Przy okazji rozmowy poprosiliśmy też Bartka Frąckowiaka o komentarz do odpowiedzi Ministerstwa Kultury, jakie otrzymaliśmy na pytania dotyczące pierwszego od piętnastu lat braku dotacji na organizację Festiwalu Prapremier. Resort tłumaczy w nich, że minister zdecydował "o większym wsparciu inicjatyw, które dotychczas nie miały szansy na zdobycie międzynarodowego rozgłosu, a przez to posiadają utrudnione możliwości w zdobywaniu środków na realizację wydarzeń". Ministerstwo sugeruje również, że dzięki wieloletniemu wspieraniu imprezy festiwal ma na tyle mocną markę, że może sam poszukać sobie sponsorów.
- Argumenty ministerstwa są tak humorystyczne i groteskowe, że trudno to nawet skomentować - mówi. - Ktoś, kto uważa, że na cztery miesiące przed festiwalem można zdobyć sponsorów, prawdopodobnie jest dyletantem. Nie mówiąc już o tym, że mecenat w Polsce to fikcja. Swoją drogą to ciekawe, że rząd, który tyle stara się mówić o polityce socjalnej, odwołuje się do naiwnych, neoliberalnych idei sponsoringu.

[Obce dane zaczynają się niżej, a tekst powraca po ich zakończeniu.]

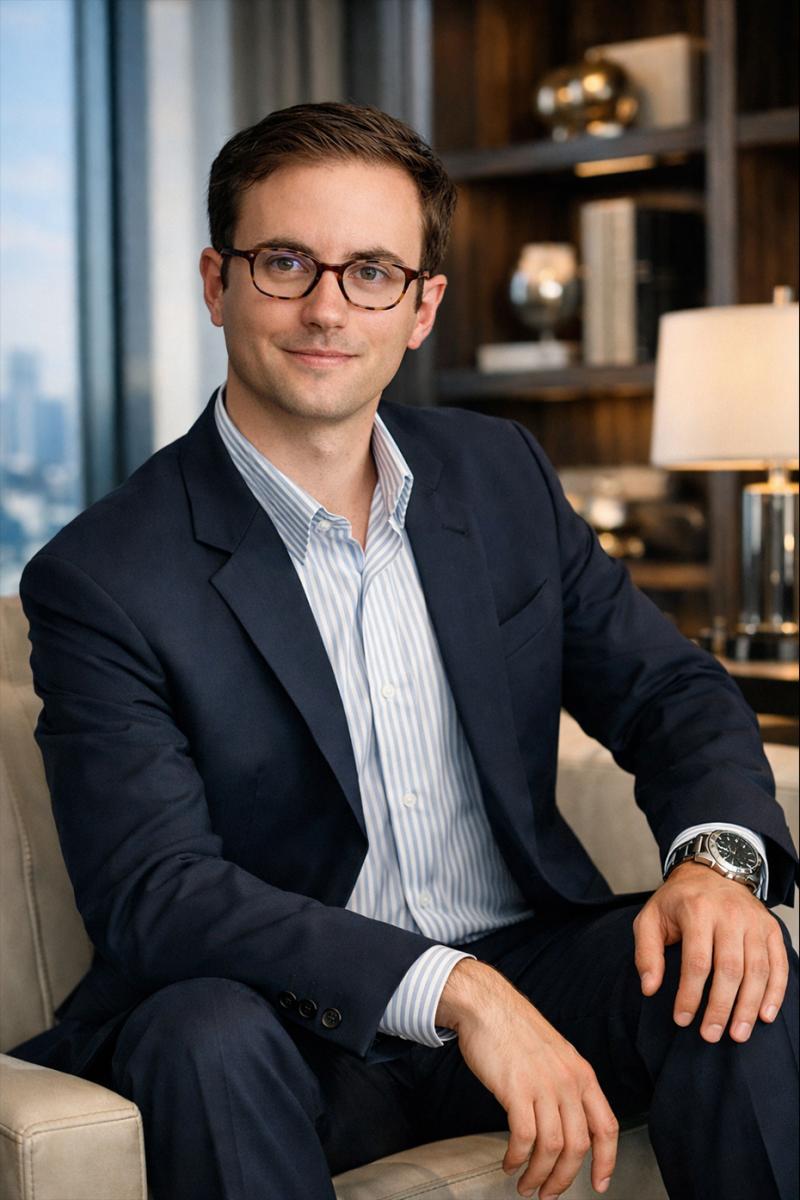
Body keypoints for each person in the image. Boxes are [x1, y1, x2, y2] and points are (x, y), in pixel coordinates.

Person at [11, 101, 798, 1200]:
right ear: (215, 282)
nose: (328, 307)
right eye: (285, 262)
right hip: (290, 1023)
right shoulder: (102, 574)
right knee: (197, 1036)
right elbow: (158, 891)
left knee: (730, 968)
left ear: (421, 307)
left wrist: (716, 871)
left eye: (372, 271)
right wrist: (457, 990)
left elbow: (668, 690)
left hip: (531, 955)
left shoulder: (500, 476)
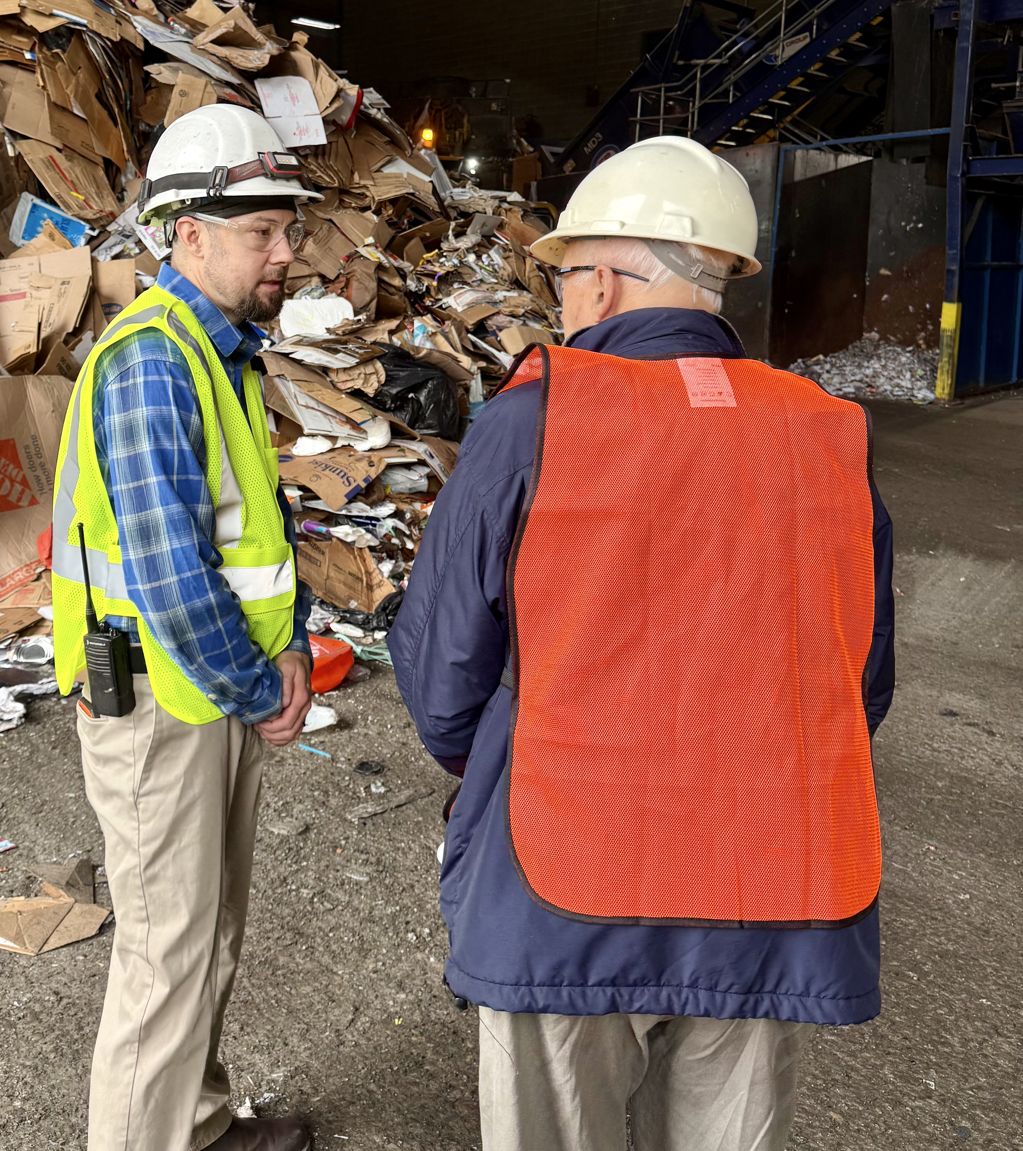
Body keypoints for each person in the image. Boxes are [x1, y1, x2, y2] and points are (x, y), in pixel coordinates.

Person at [390, 135, 895, 1151]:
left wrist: (484, 760)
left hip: (564, 876)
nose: (562, 301)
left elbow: (443, 657)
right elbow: (858, 678)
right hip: (775, 876)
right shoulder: (826, 431)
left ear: (608, 280)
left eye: (567, 275)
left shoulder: (535, 417)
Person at [52, 104, 319, 1151]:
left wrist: (286, 645)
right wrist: (268, 689)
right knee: (166, 952)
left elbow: (249, 531)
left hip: (210, 684)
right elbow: (169, 574)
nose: (286, 251)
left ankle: (197, 1125)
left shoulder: (224, 353)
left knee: (207, 935)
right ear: (188, 233)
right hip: (164, 700)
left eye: (287, 228)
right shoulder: (155, 362)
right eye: (262, 231)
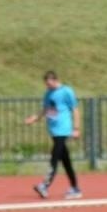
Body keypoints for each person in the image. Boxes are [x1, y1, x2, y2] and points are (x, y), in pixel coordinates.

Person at [24, 70, 82, 200]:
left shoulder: (67, 91)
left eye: (49, 84)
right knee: (66, 162)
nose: (48, 86)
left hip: (64, 130)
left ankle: (44, 186)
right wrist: (34, 118)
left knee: (54, 158)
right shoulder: (48, 93)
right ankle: (75, 188)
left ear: (55, 80)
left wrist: (76, 128)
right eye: (46, 84)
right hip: (54, 131)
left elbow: (75, 109)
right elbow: (45, 110)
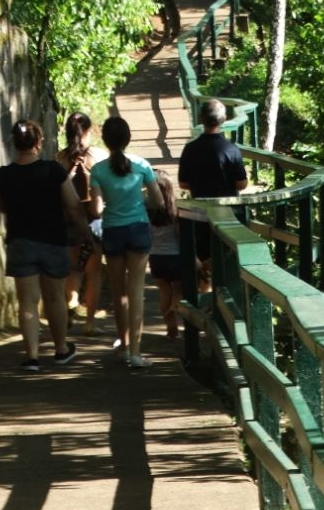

A co z argumentem, że dotacja jest bardziej potrzebna imprezom o mniejszym rozgłosie? - W ciągu 2 ostatnich lat Prapremiery zaczęły się zmieniać. Ten proces trwa, nie skończył się. Więc mowa o "wypracowanej marce" jest równie niepoważna jak o mecenacie - komentuje Frąckowiak.